Apologies that we are a little off-topic on “Observed Power.” Thus ends this threadjack.
I’d like to offer a challenge that might be helpful in reaching your true audience: surgeons. I cannot believe this issue is so complex as to require such a lengthy and elaborate discussion. I have to think that you could build a Shiny app, and make a 140-second (tweetable) video that demolishes post hoc power for all time. (This might make a nice project for a graduate student, who could even gain some social-media exposure out of it, plus the opportunity to develop and demonstrate statistical teaching/communication/outreach skills.)
Even surgeons and surgeons-in-training will have time for a 140-second video, especially if it criticizes some of their prominent colleagues. As an example of what’s possible in this medium, under its severe constraints, consider this 127-second video produced by yours truly.
In some ways, this has already been done (maybe not the “video” part, but blog posts with a single Figure/simulation that explain it). The problem - at least insofar as I can see - is that understanding that single Figure or simulation still requires an understanding of what statistical power is in the first place, and that absent that understanding, no single Figure or simulation gets it across. So I do not believe, or at least I’m not easily capable of meeting this goal:
I would be more than delighted if you are able to do this. I honestly don’t think that I can.
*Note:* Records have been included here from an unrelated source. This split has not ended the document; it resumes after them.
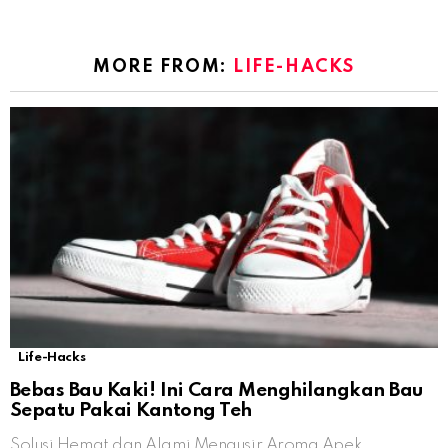
MORE FROM:
LIFE-HACKS
Life-Hacks
Bebas Bau Kaki! Ini Cara Menghilangkan Bau
Sepatu Pakai Kantong Teh
Solusi Hemat dan Alami Mengusir Aroma Apek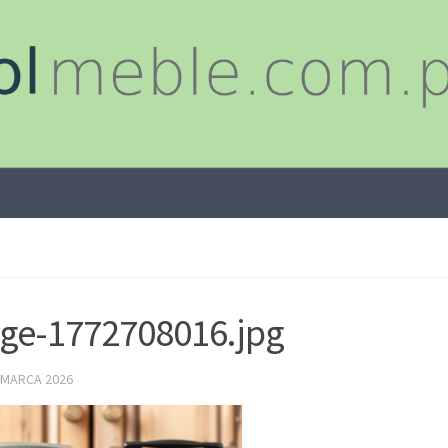
ge-1772708016.jpg
 MARCA 2026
The surgeons’ interpretation is clearly wrong, but they’ve also been told that in myriad different ways by at least four different replies to their initial publication, and the response was essentially “Thanks, but we’re still right.” If you’ve got a better way to convey this, by all means, go for it.
I guess that’s throwing down the gauntlet, then, and I’ll have to look into it properly. Would you offer a link to the single, most concise—even if ‘incomplete’—treatment you’ve seen so far?
On my phone right now, but Daniel Lakens’ blog post, Russ Lenth’s article and the “Abuse of Power” article (all linked in my PubPeer comment, and all listed in the post above) all include a simple Figure and simulation that should make it clear that “observed power” is just the “p-value from a different angle” (nor is it a number that makes much sense, if one actually understands what it is).
i think the most concise and clear example is the one that says if you get pvalue=0.05 and then calculate posthoc power youll get 50%. Tell that to any clinical personal and theyll recoil
…or they’ll say “see, that’s why we need to lower the standard for power from 80 percent! Even studies with p=0.05 don’t achieve 80 percent power! From now on let’s use 50 percent power!”